Ron Swanson: [aside to camera] Diane suggested we "tag along to London" for a honeymoon. I agreed, because my love for her trumps my hatred for Europe. Then she hit a phase of morning sickness that knocked her for a loop and decided to stay home, but she insisted I go and take pictures for her. All of this could have been avoided if we'd followed my plan for a honeymoon: a steak dinner, a glass of Lagavulin whiskey, then vigorous lovemaking for two hours, and we're both asleep by 8:30.

Quote from Ron Swanson

Ron Swanson: "London at night." [laughs] That is very funny.
Shopkeeper: Can I help you, sir?
Ron Swanson: Yes. I will take this.
Shopkeeper: We don't accept American currency, sir.
Ron Swanson: Of course you do. That's the most wonderful piece of paper in the world. Accept it.
Shopkeeper: Very sorry, sir.
Ron Swanson: Fine. Enjoy the fact that your royal overlords are a frail, old woman and a tiny baby.

Quote from Ben

Ben: [aside to camera] Andy and I are meeting with an English charity foundation to expand our after-school music program, and British people love me. There was this British kid in my high school who always called me "Big Ben" and would punch me really hard on the arm, and go, "Bong! Bong! Bo--" Oh, he might have hated me.

Quote from Perd Hapley

Kathryn Pinewood: [online video] Apparently, she can't be bothered to stay here in Pawnee, not when there's Europe to gallivant around in.
Perd Hapley: Well, we conducted a Perd poll and asked this question: 48% said she should not be in Europe, 17% say it's okay, and 35% said they were confused by the way the question was posed.

Quote from Andy

Andy: I can't believe we're at Hogwarts!
Ben: No, that's Buckingham Palace. Hogwarts is fictional. Do you know that? It's important to me that you know that.

■ **Provided data**:
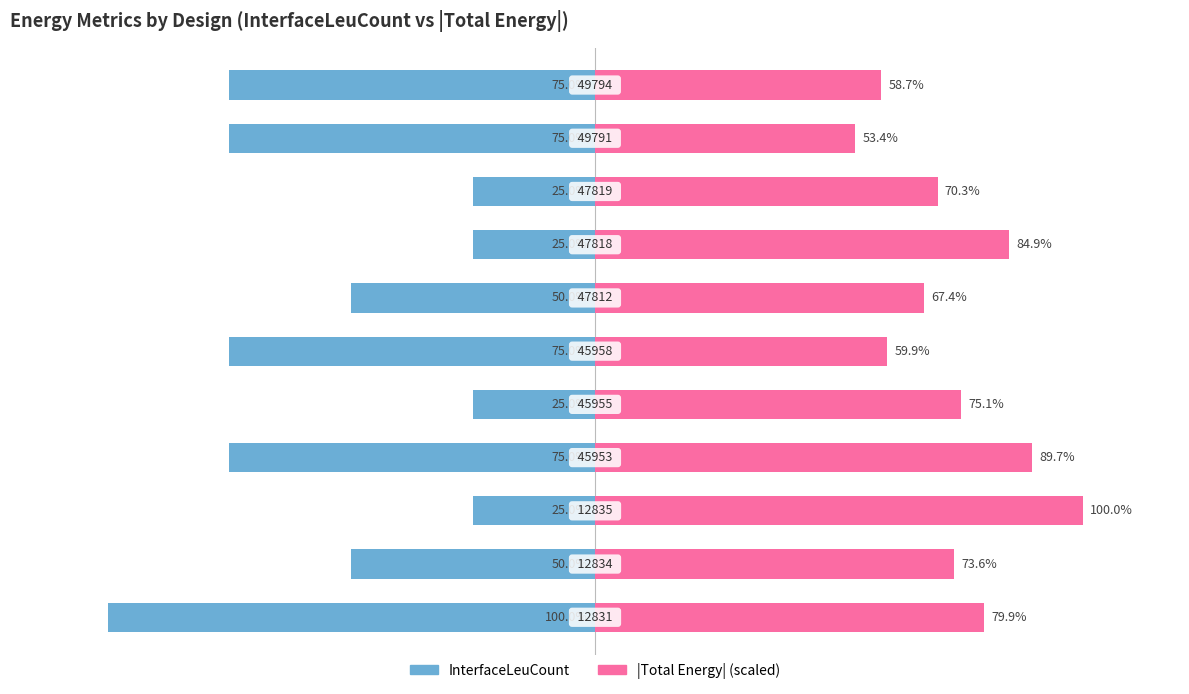

What are all the series names shown in the legend?

InterfaceLeuCount, |Total Energy| (scaled)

■ **Directive**:
According to the quotes, what type of whiskey is in Ron Swanson's honeymoon plan?

■ **Problem solution**:
Lagavulin whiskey.